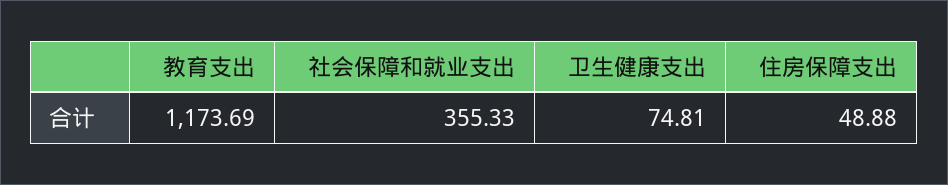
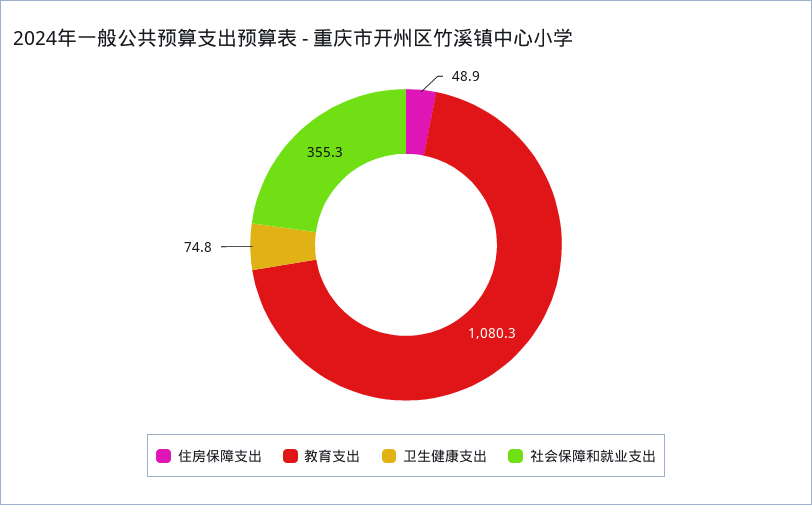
  {
-   "教育支出": 1173.69,
+   "教育支出": 1080.3,
    "社会保障和就业支出": 355.33,
    "卫生健康支出": 74.81,
    "住房保障支出": 48.88
  }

++++++++

> _DIRECTIVE_
Copy every record exactly, dropping the images.

> _TASK ANSWER_
  {
-   "教育支出": 1173.69,
+   "教育支出": 1080.3,
    "社会保障和就业支出": 355.33,
    "卫生健康支出": 74.81,
    "住房保障支出": 48.88
  }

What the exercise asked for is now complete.